The other story is not as linear or logical. Reshma’s family cast her out when the diagnosis came belatedly. She fought disease and destitution on the streets, between the stifling summer sun and crisp cold at night. The absence of proper treatment, and minimal food, however, allowed the TB pathogen to evade her immune defence.
Reshma’s story – as a woman and as a person without shelter – isn’t singular. A new study, supported by the Dr. Amit Sengupta Fellowship on Health Rights (ASFHR), captures the gendered lens of a clinical disease and challenges rigid mortality numbers.
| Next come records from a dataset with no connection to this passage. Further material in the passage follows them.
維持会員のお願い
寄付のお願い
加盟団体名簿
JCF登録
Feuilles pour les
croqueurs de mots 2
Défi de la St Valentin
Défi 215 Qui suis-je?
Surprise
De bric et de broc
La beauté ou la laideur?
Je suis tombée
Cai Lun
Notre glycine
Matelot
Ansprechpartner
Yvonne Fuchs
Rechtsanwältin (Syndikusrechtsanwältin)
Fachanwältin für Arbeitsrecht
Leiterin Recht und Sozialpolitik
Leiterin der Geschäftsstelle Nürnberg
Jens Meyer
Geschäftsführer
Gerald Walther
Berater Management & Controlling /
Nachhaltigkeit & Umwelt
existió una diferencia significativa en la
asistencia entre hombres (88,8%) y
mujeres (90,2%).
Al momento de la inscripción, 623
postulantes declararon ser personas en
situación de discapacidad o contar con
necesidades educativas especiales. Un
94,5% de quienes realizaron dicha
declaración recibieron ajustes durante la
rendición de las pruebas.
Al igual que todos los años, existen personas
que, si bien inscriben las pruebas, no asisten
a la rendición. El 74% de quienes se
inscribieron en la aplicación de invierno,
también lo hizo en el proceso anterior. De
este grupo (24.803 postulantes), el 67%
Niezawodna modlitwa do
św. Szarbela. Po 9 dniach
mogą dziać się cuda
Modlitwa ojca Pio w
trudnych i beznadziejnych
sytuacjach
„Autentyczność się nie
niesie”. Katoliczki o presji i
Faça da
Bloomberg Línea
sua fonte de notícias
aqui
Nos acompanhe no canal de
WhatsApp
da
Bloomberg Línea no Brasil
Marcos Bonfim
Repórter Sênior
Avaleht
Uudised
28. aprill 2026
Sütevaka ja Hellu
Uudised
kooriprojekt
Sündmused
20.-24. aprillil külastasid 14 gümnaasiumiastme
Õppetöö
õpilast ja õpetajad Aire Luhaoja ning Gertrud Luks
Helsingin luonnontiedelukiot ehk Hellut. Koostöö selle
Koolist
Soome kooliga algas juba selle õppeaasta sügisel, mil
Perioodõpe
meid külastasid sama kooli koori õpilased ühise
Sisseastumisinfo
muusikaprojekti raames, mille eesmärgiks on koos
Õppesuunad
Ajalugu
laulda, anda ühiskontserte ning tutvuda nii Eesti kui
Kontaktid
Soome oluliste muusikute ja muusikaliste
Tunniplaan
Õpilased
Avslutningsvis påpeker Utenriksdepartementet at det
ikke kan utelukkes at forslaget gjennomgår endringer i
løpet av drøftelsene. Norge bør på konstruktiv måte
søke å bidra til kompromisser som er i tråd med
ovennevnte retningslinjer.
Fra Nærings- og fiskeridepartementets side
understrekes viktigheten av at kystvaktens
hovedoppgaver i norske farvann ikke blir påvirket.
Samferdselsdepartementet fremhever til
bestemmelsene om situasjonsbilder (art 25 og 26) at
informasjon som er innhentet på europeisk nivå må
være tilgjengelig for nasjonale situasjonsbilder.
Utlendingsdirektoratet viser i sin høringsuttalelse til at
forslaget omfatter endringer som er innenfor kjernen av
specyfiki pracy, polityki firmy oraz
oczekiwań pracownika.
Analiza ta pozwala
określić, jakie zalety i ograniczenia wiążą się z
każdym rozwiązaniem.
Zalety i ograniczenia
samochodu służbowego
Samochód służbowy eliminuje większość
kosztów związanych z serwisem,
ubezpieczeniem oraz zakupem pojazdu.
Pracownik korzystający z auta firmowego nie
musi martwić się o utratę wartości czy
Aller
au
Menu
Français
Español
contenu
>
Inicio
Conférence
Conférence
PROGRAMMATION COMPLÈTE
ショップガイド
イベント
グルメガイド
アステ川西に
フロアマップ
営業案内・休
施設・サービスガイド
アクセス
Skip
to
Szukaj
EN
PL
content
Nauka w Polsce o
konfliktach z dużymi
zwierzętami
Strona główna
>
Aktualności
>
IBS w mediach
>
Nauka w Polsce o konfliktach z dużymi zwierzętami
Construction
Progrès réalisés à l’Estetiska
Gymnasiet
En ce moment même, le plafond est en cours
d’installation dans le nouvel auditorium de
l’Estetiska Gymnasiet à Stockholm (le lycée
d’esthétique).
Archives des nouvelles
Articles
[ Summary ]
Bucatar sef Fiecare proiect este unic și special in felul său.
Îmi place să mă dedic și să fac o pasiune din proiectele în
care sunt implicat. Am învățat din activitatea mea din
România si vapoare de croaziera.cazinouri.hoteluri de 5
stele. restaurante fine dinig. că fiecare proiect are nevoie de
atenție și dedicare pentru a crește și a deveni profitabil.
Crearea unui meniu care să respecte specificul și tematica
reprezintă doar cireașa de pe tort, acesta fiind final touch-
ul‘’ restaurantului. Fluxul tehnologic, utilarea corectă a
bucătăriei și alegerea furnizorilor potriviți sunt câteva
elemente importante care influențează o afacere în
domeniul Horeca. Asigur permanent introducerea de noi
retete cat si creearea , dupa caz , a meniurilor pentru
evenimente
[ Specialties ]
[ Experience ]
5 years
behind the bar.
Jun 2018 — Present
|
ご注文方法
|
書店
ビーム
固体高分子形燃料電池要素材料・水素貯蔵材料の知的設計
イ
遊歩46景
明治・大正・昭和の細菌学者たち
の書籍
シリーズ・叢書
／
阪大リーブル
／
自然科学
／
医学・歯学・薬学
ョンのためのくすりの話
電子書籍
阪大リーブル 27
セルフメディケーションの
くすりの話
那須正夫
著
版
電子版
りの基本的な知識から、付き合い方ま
In addition to economic precarity, patriarchal norms decided if Reshma’s cough was accurately diagnosed, when she reached a health facility, how often she followed the six-month drug regimen, and if she would go on to develop drug-resistant TB infections. Experts suggest that stigma and isolation further wrinkle women’s access to care in a system becomes hostile to people lacking institutional agency or autonomy.
The recent survey illustrated how this cycle of inequity plays out, documenting 17 cases of homeless people living with TB in Jaipur. Overcrowded and unsanitary conditions accelerated TB transmission; malnutrition and weak immunity further increase their risk of contracting TB. HIV coinfection, alcoholism, smoking and tobacco chewing also worsened their TB infection. Lack of shelter further complicated access to healthcare – homeless people were less likely to receive a timely diagnosis and treatment, and in turn, more likely to develop drug-resistant strains of the disease.
The study found a pronounced impact on women like Reshma, who feel unseen by both the community and the medical system. India in 2022 accounted for the world’s highest cases of tuberculosis, per this year’s World Health Organisation Global Tuberculosis Report. Local estimates show the overall occurrence of TB among the homeless population was around 85 cases per 1,000 population Within them, the prevalence of TB among homeless females was 1.5 times higher than homeless males.
Anupama Srinivasan, Assistant Director of REACH, explains that women’s experiences often play out in a blind spot. “We do not as yet know enough about the specific experiences of homeless persons with TB… Homeless women are one step beyond that.”